PROVIDED MATERIAL:
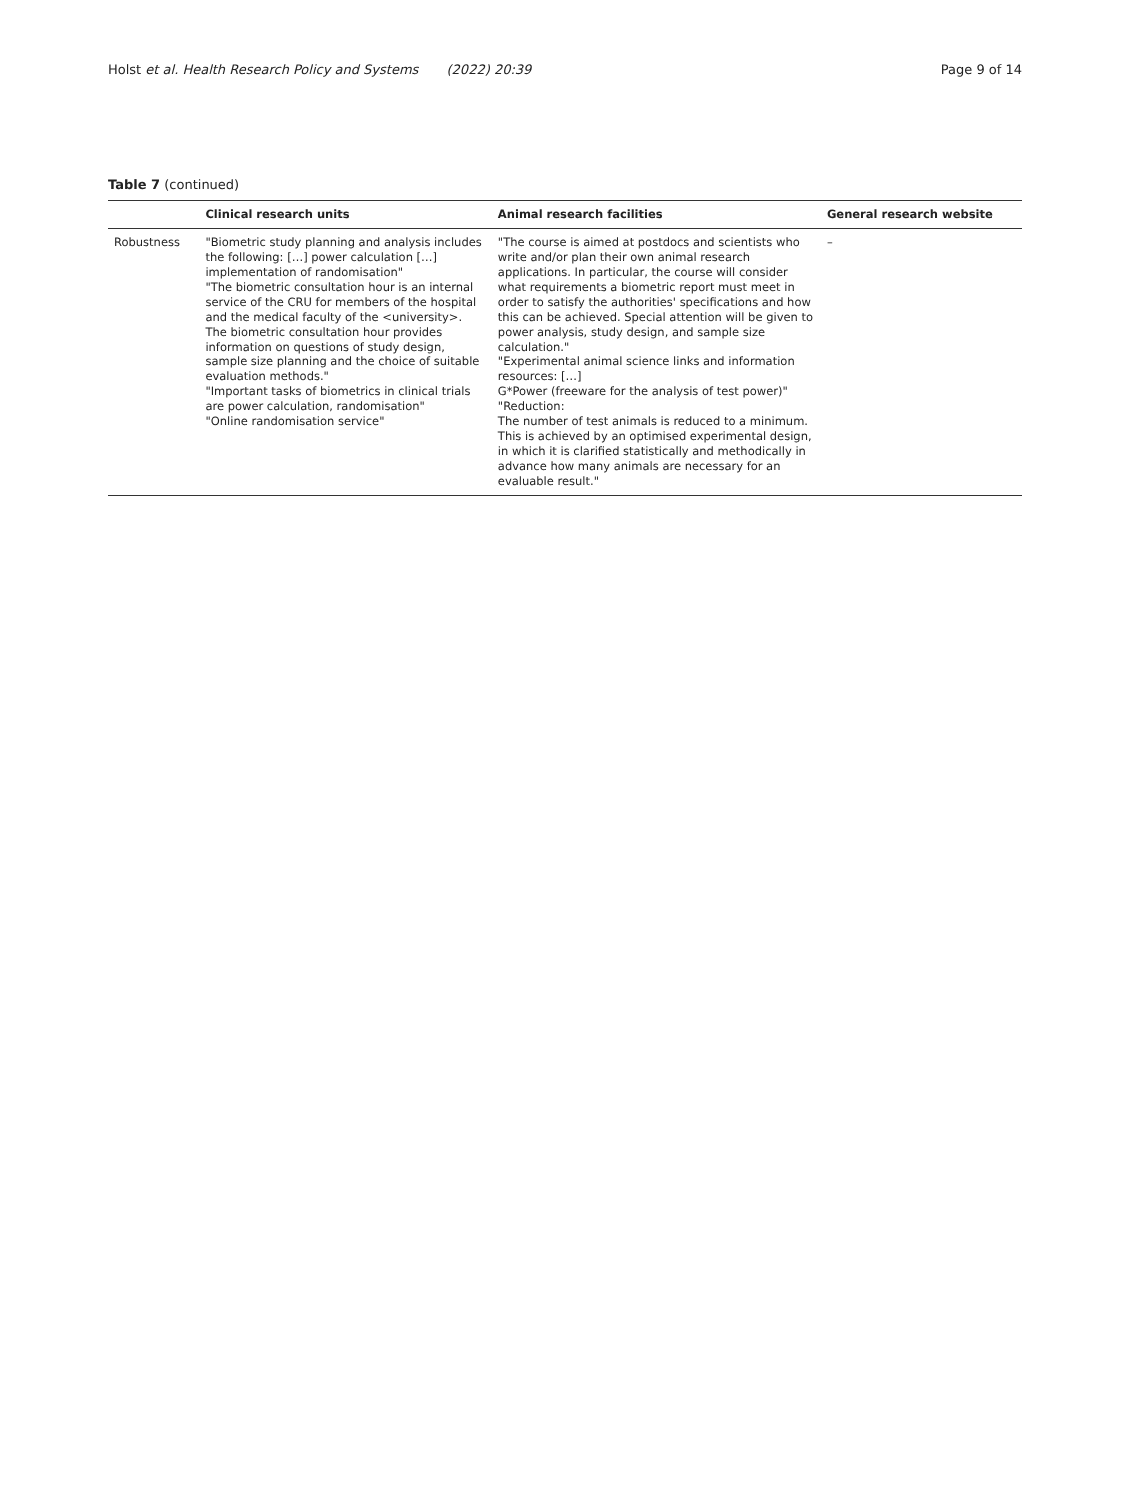Holst et al. Health Research Policy and Systems (2022) 20:39
Page 9 of 14
Table 7 (continued)
| | Clinical research units | Animal research facilities | General research website |
| --- | --- | --- | --- |
| Robustness | "Biometric study planning and analysis includes the following: […] power calculation […] implementation of randomisation" "The biometric consultation hour is an internal service of the CRU for members of the hospital and the medical faculty of the <university>. The biometric consultation hour provides information on questions of study design, sample size planning and the choice of suitable evaluation methods." "Important tasks of biometrics in clinical trials are power calculation, randomisation" "Online randomisation service" | "The course is aimed at postdocs and scientists who write and/or plan their own animal research applications. In particular, the course will consider what requirements a biometric report must meet in order to satisfy the authorities' specifications and how this can be achieved. Special attention will be given to power analysis, study design, and sample size calculation." "Experimental animal science links and information resources: […] G*Power (freeware for the analysis of test power)" "Reduction: The number of test animals is reduced to a minimum. This is achieved by an optimised experimental design, in which it is clarified statistically and methodically in advance how many animals are necessary for an evaluable result." | – |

GOAL OF THE EXERCISE:
Repeat each entry exactly as given; no pictures belong in the copy.

EXERCISE SOLUTION:
Holst et al. Health Research Policy and Systems (2022) 20:39
Page 9 of 14
Table 7 (continued)
| | Clinical research units | Animal research facilities | General research website |
| --- | --- | --- | --- |
| Robustness | "Biometric study planning and analysis includes the following: […] power calculation […] implementation of randomisation" "The biometric consultation hour is an internal service of the CRU for members of the hospital and the medical faculty of the <university>. The biometric consultation hour provides information on questions of study design, sample size planning and the choice of suitable evaluation methods." "Important tasks of biometrics in clinical trials are power calculation, randomisation" "Online randomisation service" | "The course is aimed at postdocs and scientists who write and/or plan their own animal research applications. In particular, the course will consider what requirements a biometric report must meet in order to satisfy the authorities' specifications and how this can be achieved. Special attention will be given to power analysis, study design, and sample size calculation." "Experimental animal science links and information resources: […] G*Power (freeware for the analysis of test power)" "Reduction: The number of test animals is reduced to a minimum. This is achieved by an optimised experimental design, in which it is clarified statistically and methodically in advance how many animals are necessary for an evaluable result." | – |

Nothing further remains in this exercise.